**Work required:**
Rewrite the lines below with every "Спецэфир" changed to "Специальный эфир" and nothing else altered. Omit the pictures from your version.

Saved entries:
[Start of Attachment]
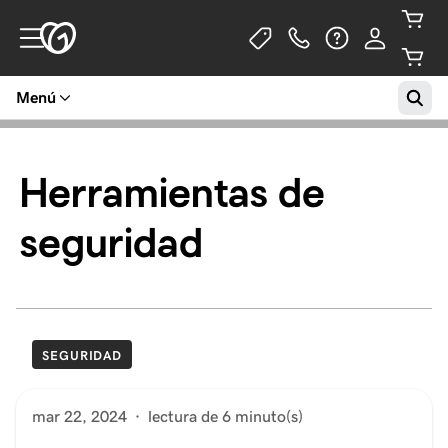
Menú
Herramientas de
seguridad
SEGURIDAD
mar 22, 2024
·
lectura de 6 minuto(s)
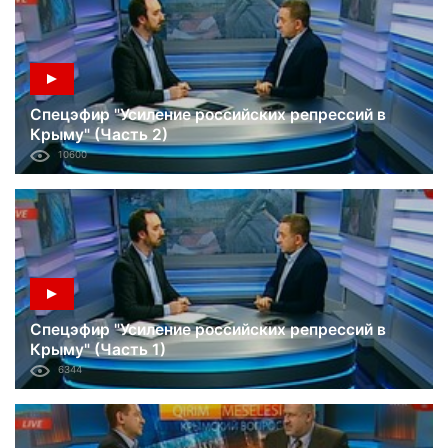
Спецэфир "Усиление российских репрессий в
Крыму" (Часть 2)
10600
Спецэфир "Усиление российских репрессий в
Крыму" (Часть 1)
6344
[End of Attachment]
**Your solution:**
Menú
Herramientas de
seguridad
SEGURIDAD
mar 22, 2024
·
lectura de 6 minuto(s)
Специальный эфир "Усиление российских репрессий в
Крыму" (Часть 2)
10600
Специальный эфир "Усиление российских репрессий в
Крыму" (Часть 1)
6344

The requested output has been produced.